- Shortstop
- Born: September 13, 2003 (age 22) Tanauan, Batangas, Philippines
- Bats: RightThrows: Right

Baseball United debut
- November 14, 2025, for the Mumbai Cobras

Medals
Men's baseball
For the Philippines
East Asia Baseball Cup
| Gold medal – first place | 2023 Bangkok | Team |
| Gold medal – first place | 2024 Philippines | Team |

= Lord de Vera =

Baseball player (born 2003)

Lord Aragorn "Agon" O. de Vera (born September 11, 2003) is a Filipino professional baseball player who is part of the Mumbai Cobras of the Baseball United.

==Early life and education==
De Vera is born on September 11, 2003 in Tanauan, Batangas to a family of athletes.
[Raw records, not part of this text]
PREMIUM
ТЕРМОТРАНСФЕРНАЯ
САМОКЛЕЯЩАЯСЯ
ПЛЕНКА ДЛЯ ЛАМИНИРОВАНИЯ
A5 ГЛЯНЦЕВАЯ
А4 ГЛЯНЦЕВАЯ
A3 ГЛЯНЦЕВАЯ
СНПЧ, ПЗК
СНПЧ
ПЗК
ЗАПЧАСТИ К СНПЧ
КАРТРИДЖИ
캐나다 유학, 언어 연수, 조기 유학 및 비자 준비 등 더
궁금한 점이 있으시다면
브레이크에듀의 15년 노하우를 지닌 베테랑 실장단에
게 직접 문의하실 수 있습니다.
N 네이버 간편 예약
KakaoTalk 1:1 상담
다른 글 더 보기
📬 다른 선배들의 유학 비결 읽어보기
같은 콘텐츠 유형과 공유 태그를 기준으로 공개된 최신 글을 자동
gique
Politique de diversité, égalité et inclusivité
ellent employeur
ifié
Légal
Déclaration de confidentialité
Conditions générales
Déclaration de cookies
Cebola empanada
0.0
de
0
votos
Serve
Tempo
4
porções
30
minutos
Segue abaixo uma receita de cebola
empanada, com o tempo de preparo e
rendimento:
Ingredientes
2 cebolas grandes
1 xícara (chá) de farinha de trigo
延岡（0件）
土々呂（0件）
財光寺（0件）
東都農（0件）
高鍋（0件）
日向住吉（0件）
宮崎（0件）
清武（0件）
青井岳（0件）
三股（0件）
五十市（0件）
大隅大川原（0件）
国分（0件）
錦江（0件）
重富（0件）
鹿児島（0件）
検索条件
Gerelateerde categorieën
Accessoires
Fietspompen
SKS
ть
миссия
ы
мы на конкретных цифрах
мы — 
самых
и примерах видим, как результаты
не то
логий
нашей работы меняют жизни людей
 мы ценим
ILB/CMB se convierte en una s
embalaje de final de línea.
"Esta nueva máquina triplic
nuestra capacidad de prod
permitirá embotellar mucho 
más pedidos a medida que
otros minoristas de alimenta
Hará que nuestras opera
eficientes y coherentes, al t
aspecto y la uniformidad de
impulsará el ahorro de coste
His father was a basketball player while his mother is a softball player. He was taught baseball by a family friend who is a coach from the same city. He attended the De La Salle University in Manila.

==Collegiate career==
De Vera has played for the De La Salle Green Batters as an infielder in the baseball championships of the University Athletic Association of the Philippines. He was scouted by a De La Salle coach during the Asia-Pacific baseball tournament in Clark as an eight-grader.

The team won the Season 85 championship and ended as runners-up in Seasons 86 and Season 87.

==Professional career==
De Vera received an invite to participate in a workout with the Arizona Diamondbacks of Major League Baseball in 2024.

In September 2025, de Vera signed a contract with Mumbai Cobras of the Baseball United league. In doing so, he became the first Filipino-born player to sign a professional contract since Claudio Manela, who debuted in 1921 for the Cincinnati Cuban Stars in the first Negro National League. He made his Baseball United debut on November 14, 2025 during the game against the Karachi Monarchs.

==National team==
De Vera has played for the Philippines national baseball team as a shortstop. He debuted for the national team at the 2023 East Asian Baseball Cup. He was the main shortstop of the team in the 2022 Asian Games in Hangzhou, China.

==Personal life==
Lord de Vera has a younger brother named Liam, who also played for De La Salle. De Vera's second given name was derived from Aragorn, a character from The Lord of the Rings.